Yedioth Ahronoth haberi
Siyonist Yedioth Ahronoth gazetesi de Hamas’ın Gazze’den 7 Ekim’de düzenlediği saldırıya siyonist Hava Kuvvetlerine ait helikopterlerin müdahale ettiği anlara ilişkin haber yayımlamıştı. İşgal ordusunun müdahale sırasında yaşadığı duruma ilişkin haberde şu iddiaya yer verilmişti:
“Hamas teröristleri kalabalığın arasına yavaşça karışmaları ve ne olursa olsun kıpırdamamaları yönünde talimat aldı. Böylelikle hava kuvvetlerini aşağıdakilerin İsrailli olduğuna inandırmaya çalıştılar. Bu aldatmaca, Apache helikopterleri tüm kısıtlamalardan kurtulmak zorunda kalana kadar bir süre işe yaradı. Pilotlar kimin terörist kimin İsrailli olduğunu ayırmanın zor olduğunu anlayınca saat 09.00 sıralarında bazıları üstlerinden izin almadan bağımsız olarak teröristlere karşı top mermisi kullanmaya karar verdi.”

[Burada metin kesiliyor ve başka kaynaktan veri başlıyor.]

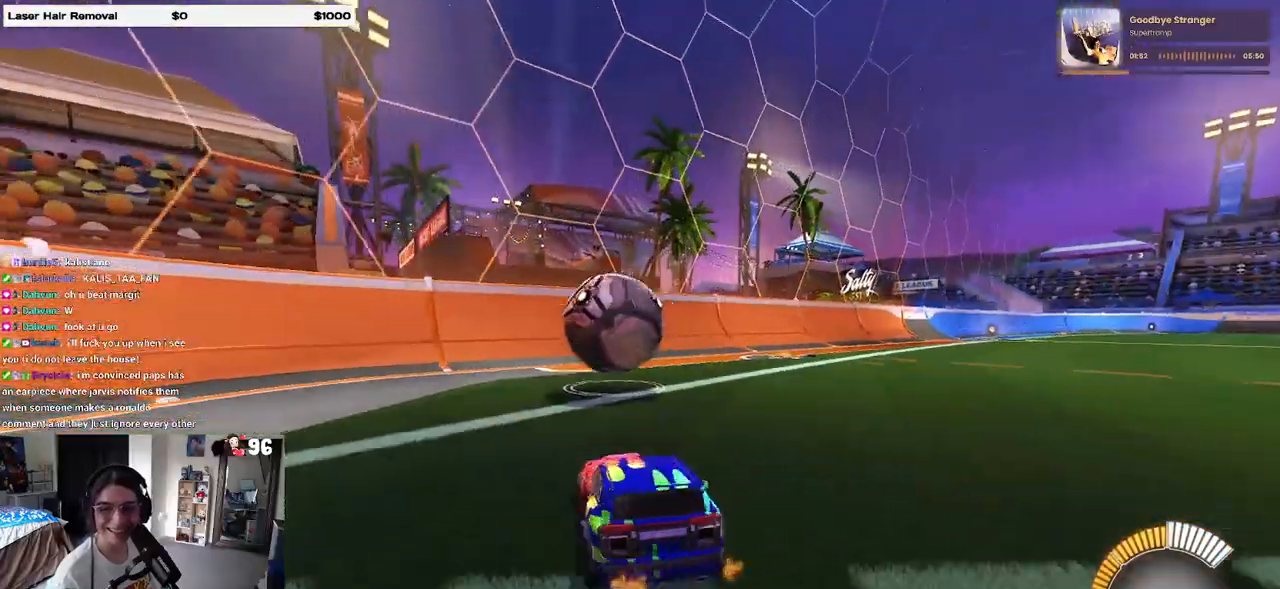
{"buttons": [], "left_stick": "center", "right_stick": "center", "events": [[83, "left_stick", "right"], [467, "L2", "up"], [483, "left_stick", "center"]]}
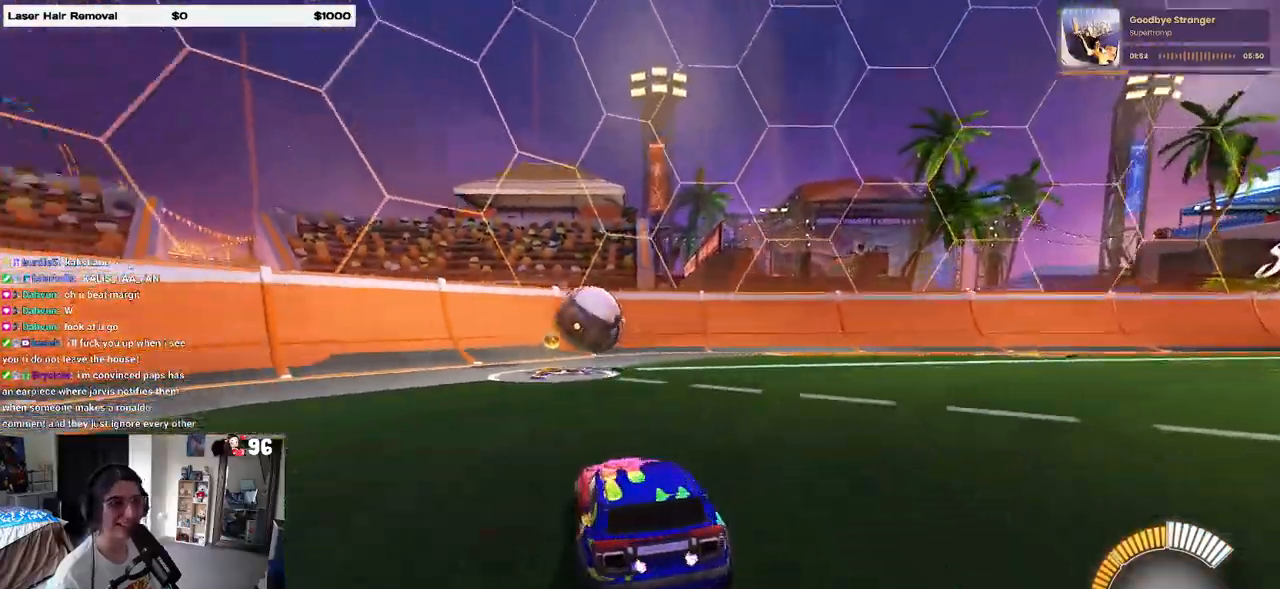
{"buttons": [], "left_stick": "left", "right_stick": "center", "events": [[300, "left_stick", "left"]]}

İşgal polisi, ulusal basını sorumsuzlukla suçluyor
Siyonist polis teşkilatı, Hamas’ın 7 Ekim’de Gazze’den düzenlediği saldırı sırasında İsrail savaş helikopterlerinin gruba müdahale ederken İsrailli sivillerin de ölmüş olabileceğine dair haberler yapan ulusal basın organlarını uyarmıştı. Polis açıklamasında, “Özellikle bu dönemde, medyayı haberlerinde sorumluluk göstermeye ve haberlerini yalnızca resmi kaynaklara dayandırmaya çağırıyoruz.” ifadesine yer verilmişti.
Gazze haberlerine sansür getirilmişti
İşgal ordusunun Askeri İstihbarat Müdürlüğüne bağlı Askeri Sansür Birimi, 26 Ekim’de basına gönderdiği mektupta, Gazze’ye ilişkin haberlere çeşitli yasaklar getirerek, savaşın seyri ve ordunun faaliyetleriyle ilgili tüm haber ve görsellerin yayınlanmadan önce kendi “sansür birimine” gönderilmesini istemişti.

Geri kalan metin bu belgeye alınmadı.